Configuring two-phase commit distributed transactions with Oracle RAC

Real Application Cluster (RAC) configurations have an inherent issue with the transaction manager when Oracle attempts to recover two-phase commit distributed transactions that span over multiple Oracle RAC nodes. A problem can occur when one node fails, and Oracle opens up the other surviving nodes for business before the Oracle RAC completes the necessary recovery action for the node that has failed. The application server's ability to maintain transaction affinity provides you the ability to circumvent this issue.

About this task

Errors can occur when the recovery process attempts to commit or rollback a transaction branch through a RAC node that was previously active but later failed. The transaction manager would receive the following exception:
ORA- 24756: transaction does not exist
If this error is encountered, the Oracle database administrator might need to manually resolve the in-doubt transaction by forcing a rollback or commit process. If you do not desire a manual intervention, however, you might want to configure an automatic and transparent strategy for transaction recovery.
If the in-doubt transaction is not resolved, any subsequent transactions will receive the following exception:
ORA-01591 lock held by in-doubt distributed transaction
The result is that portions of the database will not be usable.

The key to a transparent recovery strategy is to eliminate the possibility of a global transaction spanning more than one transaction branch over multiple RAC nodes. A transaction branch corresponds to a database connection that is enlisted in a global transaction. If all connections in a global two-phase commit transaction originate from the same node, transaction recovery problems should not arise. Configure an Oracle RAC with the application server to prevent errors with two-phase transactions.

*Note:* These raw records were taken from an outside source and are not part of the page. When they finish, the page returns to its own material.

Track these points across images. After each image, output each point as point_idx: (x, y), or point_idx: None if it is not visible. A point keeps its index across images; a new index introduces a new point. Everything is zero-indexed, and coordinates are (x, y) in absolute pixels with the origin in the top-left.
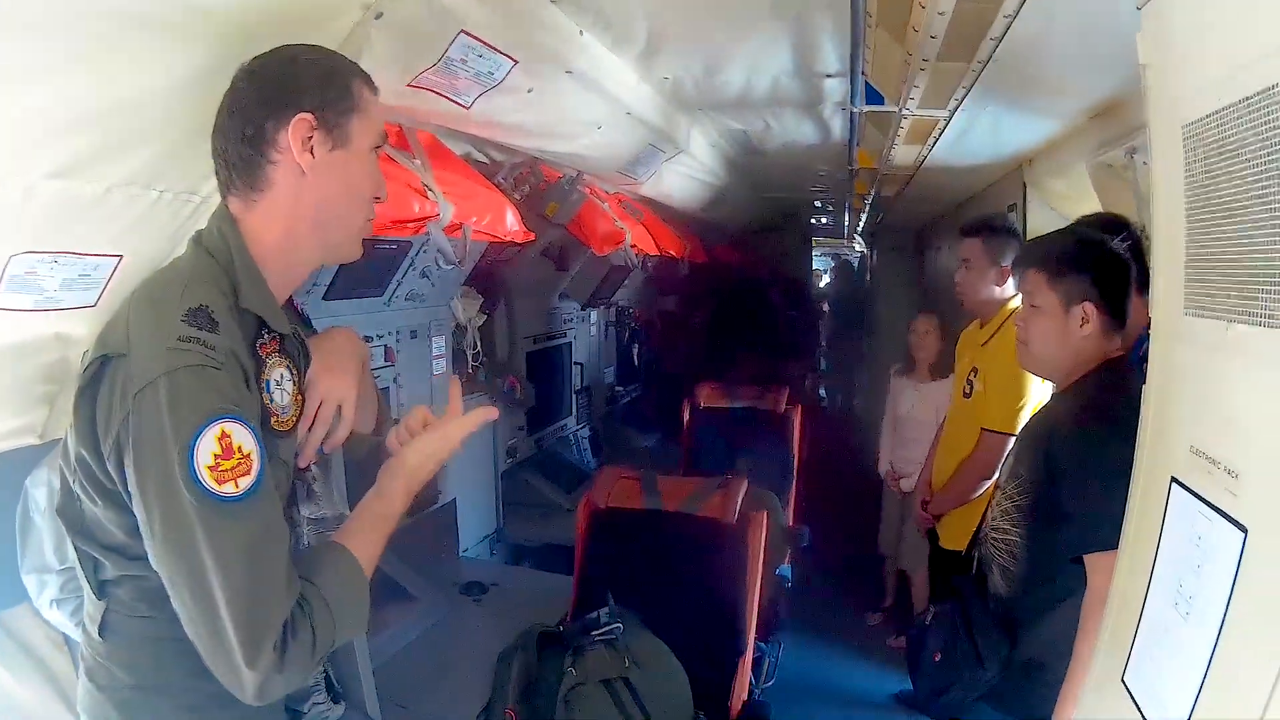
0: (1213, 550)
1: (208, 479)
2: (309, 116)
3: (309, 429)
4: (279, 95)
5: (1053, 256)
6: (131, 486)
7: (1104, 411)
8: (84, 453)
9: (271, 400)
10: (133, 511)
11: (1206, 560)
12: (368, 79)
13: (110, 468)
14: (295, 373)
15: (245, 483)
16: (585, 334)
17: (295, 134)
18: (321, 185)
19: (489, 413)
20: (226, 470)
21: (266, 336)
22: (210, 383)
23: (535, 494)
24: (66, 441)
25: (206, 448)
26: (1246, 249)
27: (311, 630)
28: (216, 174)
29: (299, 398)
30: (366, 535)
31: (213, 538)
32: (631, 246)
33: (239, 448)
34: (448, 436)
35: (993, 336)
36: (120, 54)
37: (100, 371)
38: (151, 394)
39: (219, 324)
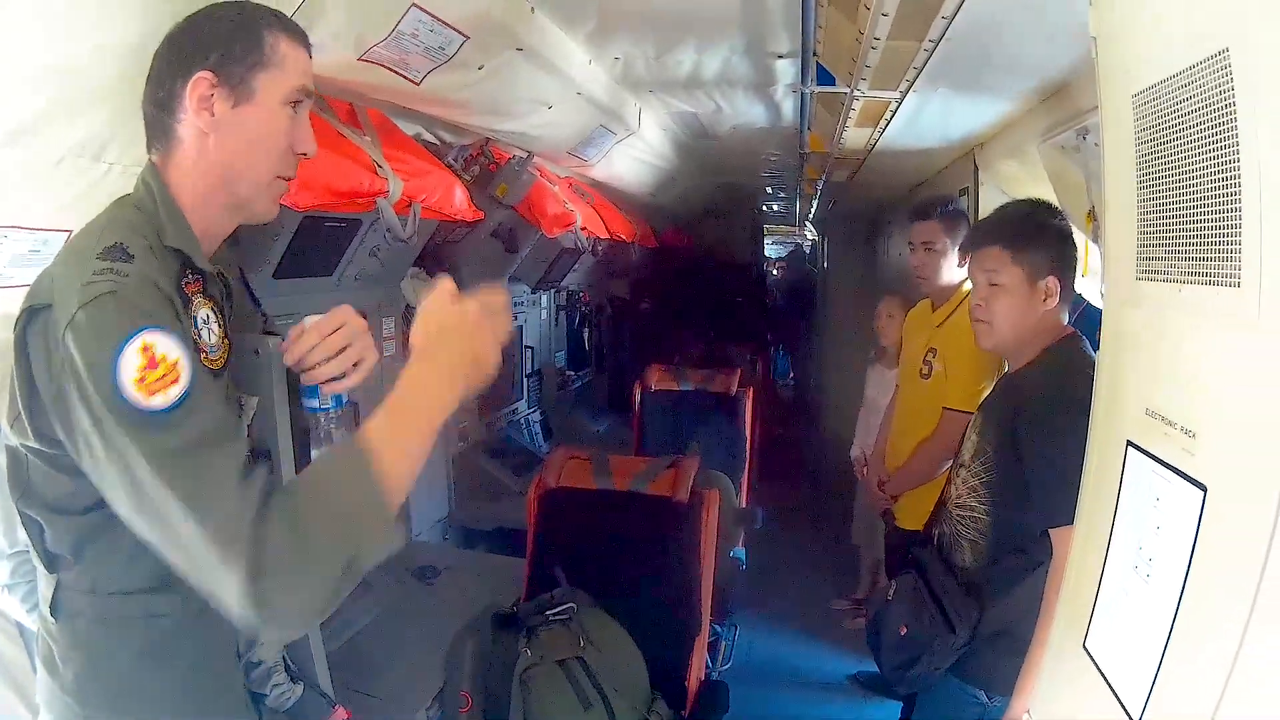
0: (1172, 511)
1: (135, 394)
2: (208, 75)
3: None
4: (183, 54)
5: (1014, 232)
6: (73, 426)
7: (1068, 387)
8: (25, 406)
9: (199, 337)
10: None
11: (1166, 521)
12: (290, 28)
13: (55, 417)
14: (220, 314)
15: (175, 391)
16: (535, 317)
17: (193, 93)
18: (224, 142)
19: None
20: (154, 381)
21: (190, 276)
22: (125, 302)
23: (487, 477)
24: (10, 400)
25: (129, 363)
26: (1196, 211)
27: (292, 517)
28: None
29: (225, 340)
30: (380, 426)
31: (153, 453)
32: (581, 229)
33: (163, 358)
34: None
35: (949, 317)
36: (72, 12)
37: (28, 324)
38: (73, 331)
39: (135, 257)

The application server maintains transaction affinity for incoming connections, and you can take advantage of this feature to configure automatic recovery for Oracle RAC with two-phase commit transactions. If you implement this configuration, all connections from a given application server will be received from the same Oracle node, and the connections will finish on that same node. This configuration will avoid situations in which transactions span multiple nodes, and you should not experience a recovery problem if one or more Oracle nodes go down.

Procedure

  • You can elect to manually resolve the in-doubt transaction.
    1. Get the orphaned transaction ID.
      Issue the following command:
      sql > select state, local_tran_ID, Global_tran_Id from dba_2pc_pending where state = "prepared"
    2. Roll back all of the transaction IDs that are in the prepared phase.
      sql > rollback force '';
  • Configure an automatic strategy for transaction recovery.
    1. Create an Oracle service that has only one primary node.
      Creating the service with one primary node will ensure that load balancing is disabled. You can also specify one or more alternate nodes with the -a parameter.
      Run this command to create the service:
      srvctl add service -d <database_name> -s <service_name> -r <primary nodes> -a <alternate_nodes>
    2. Enable Distributed Transaction Processing (DTP) on the Oracle service.
      DTP was first introduced in Oracle 10gR2. Each DTP service is a singleton service that is available on only one Oracle RAC instance.
      Run this command:
      execute dbms_service.modify_service (service_name => '<service_name>' , dtp => true);
    3. Configure each cluster member in the application server to use the Oracle DTP service.

Results

If you configured an automatic recovery strategy, the DTP service will start automatically on the preferred instance. However, if the database is restarted, the DTP service will not start automatically. You can start the DTP service using this command:
srvctl start service -d  -s
If a RAC node stops working, Oracle will not failover the DTP service until the Oracle RAC cleanup and recovery is complete. Even if the Oracle nodes come back up, the Oracle DTP service will not return to the freshly restarted RAC node. Instead, you will have to manually move the service to the restarted RAC node.

When you configure DTP on the Oracle service, you have transferred load balancing from the Oracle JDBC provider to the application server. The workload will be distributed by the application server instead of Oracle, which is why you created services that do not implement load balancing and only use one primary node. This configuration prevents situations in which transaction processes span multiple RAC nodes and alleviates recovery problems that can arise when one or more RAC nodes fail.